WHAT TO PRODUCE >>
Copied exactly and without pictures, the lines from the beginning of the entries through the one that holds "2)Use Digital Screens" should form the entire reply.
=== Begin Enclosure ===
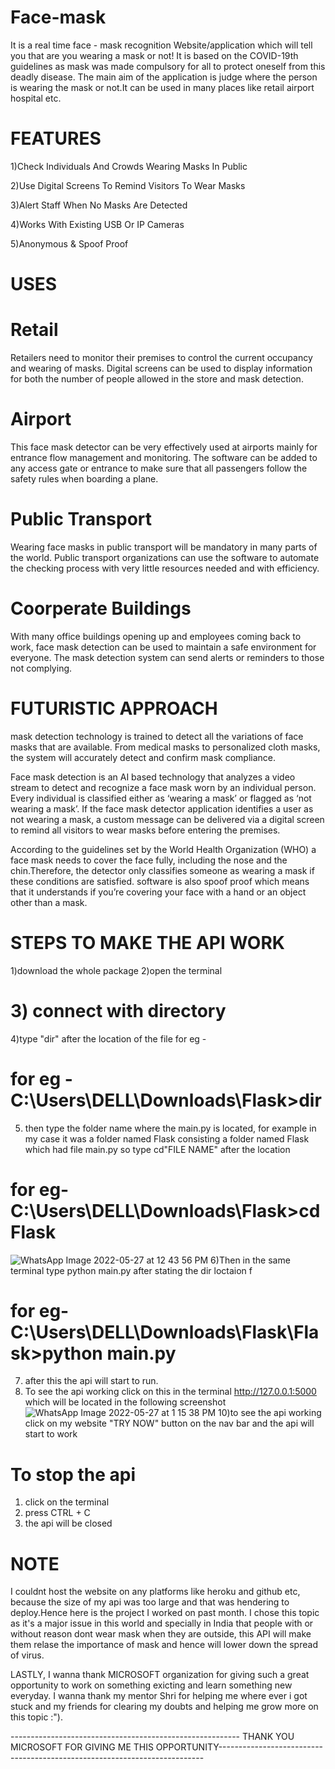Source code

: # Face-mask
It is a real time face - mask recognition Website/application which will tell you that are you wearing a mask or not! It is based on the COVID-19th guidelines as mask was made compulsory for all to protect oneself from this deadly disease.
The main aim of the application is judge where the person is wearing the mask or not.It can be used in many places like retail airport hospital etc.


# FEATURES
1)Check Individuals And Crowds Wearing Masks In Public

2)Use Digital Screens To Remind Visitors To Wear Masks

3)Alert Staff When No Masks Are Detected

4)Works With Existing USB Or IP Cameras

5)Anonymous & Spoof Proof

# USES

# Retail
Retailers need to monitor their premises to control the current occupancy and wearing of masks. Digital screens can be used to display information for
both the number of people allowed in the store and mask detection.

# Airport
This face mask detector can be very effectively used at airports mainly for entrance flow management and monitoring. The software can be added to any access
gate or entrance to make sure that all passengers follow the safety rules when boarding a plane.

# Public Transport
Wearing face masks in public transport will be mandatory in many parts of the world. Public transport organizations can use the software to automate the checking
process with very little resources needed and with efficiency.

# Coorperate Buildings
With many office buildings opening up and employees coming back to work, face mask detection can be used to maintain a safe environment for everyone. The mask detection 
system can send alerts or reminders to those not complying.





# FUTURISTIC APPROACH
mask detection technology is trained to detect all the variations of face masks that are available. From medical masks to personalized cloth masks, the system will
accurately detect and confirm mask compliance.

Face mask detection is an AI based technology that analyzes a video stream to detect and recognize a face mask worn by an individual person. Every individual is 
classified either as ‘wearing a mask’ or flagged as ‘not wearing a mask’. If the face mask detector application identifies a user as not wearing a mask, a custom 
message can be delivered via a digital screen to remind all visitors to wear masks before entering the premises.

According to the guidelines set by the World Health Organization (WHO) a face mask needs to cover the face fully, including the nose and the chin.Therefore, the
detector only classifies someone as wearing a mask if these conditions are satisfied. software is also spoof proof which means that it understands if you’re
covering your face with a hand or an object other than a mask.





# STEPS TO MAKE THE API WORK
1)download the whole package 
2)open the terminal
# 3) connect with directory
4)type "dir" after the location of the file for eg -
# for eg - C:\Users\DELL\Downloads\Flask>dir
5) then type the folder name where the main.py is located, for example in my case it was a folder named Flask consisting a folder named Flask which had file main.py
so type cd"FILE NAME" after the location 
# for eg- C:\Users\DELL\Downloads\Flask>cd Flask
![WhatsApp Image 2022-05-27 at 12 43 56 PM](https://user-images.githubusercontent.com/89337719/170650290-89f88236-2f1c-4120-9a5c-117d634609e3.jpeg)
6)Then in the same terminal type python main.py after stating the dir loctaion f
# for eg- C:\Users\DELL\Downloads\Flask\Flask>python main.py
7) after this the api will start to run.
8) To see the api working click on this in the terminal http://127.0.0.1:5000
which will be located in the following screenshot
 ![WhatsApp Image 2022-05-27 at 1 15 38 PM](https://user-images.githubusercontent.com/89337719/170654301-9a432e94-de14-406b-b2c9-1e5c1b927dc3.jpeg)
10)to see the api working click on my website "TRY NOW" button on the nav bar and the api will start to work
# To stop the api 
1) click on the terminal 
2) press CTRL + C
3) the api will be closed 







# NOTE
I couldnt host the website on any platforms like heroku and github etc, because the size of my api was too large and that was hendering to deploy.Hence here is the 
project I worked on past month. I chose this topic as it's a major issue in this world and specially in India that people with or without reason dont wear mask
when they are outside, this API will make them relase the importance of mask and hence will lower down the spread of virus.

LASTLY, I wanna thank MICROSOFT organization for giving such a great opportunity to work on something exicting and learn something new everyday. 
I wanna thank my mentor Shri for helping me where ever i got stuck and my friends for clearing my doubts and helping me grow more on this topic :"). 

--------------------------------------------------------- THANK YOU MICROSOFT FOR GIVING ME THIS OPPORTUNITY--------------------------------------------------------------------------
=== End Enclosure ===
ANSWER AREA >>
Source code

: # Face-mask
It is a real time face - mask recognition Website/application which will tell you that are you wearing a mask or not! It is based on the COVID-19th guidelines as mask was made compulsory for all to protect oneself from this deadly disease.
The main aim of the application is judge where the person is wearing the mask or not.It can be used in many places like retail airport hospital etc.


# FEATURES
1)Check Individuals And Crowds Wearing Masks In Public

2)Use Digital Screens To Remind Visitors To Wear Masks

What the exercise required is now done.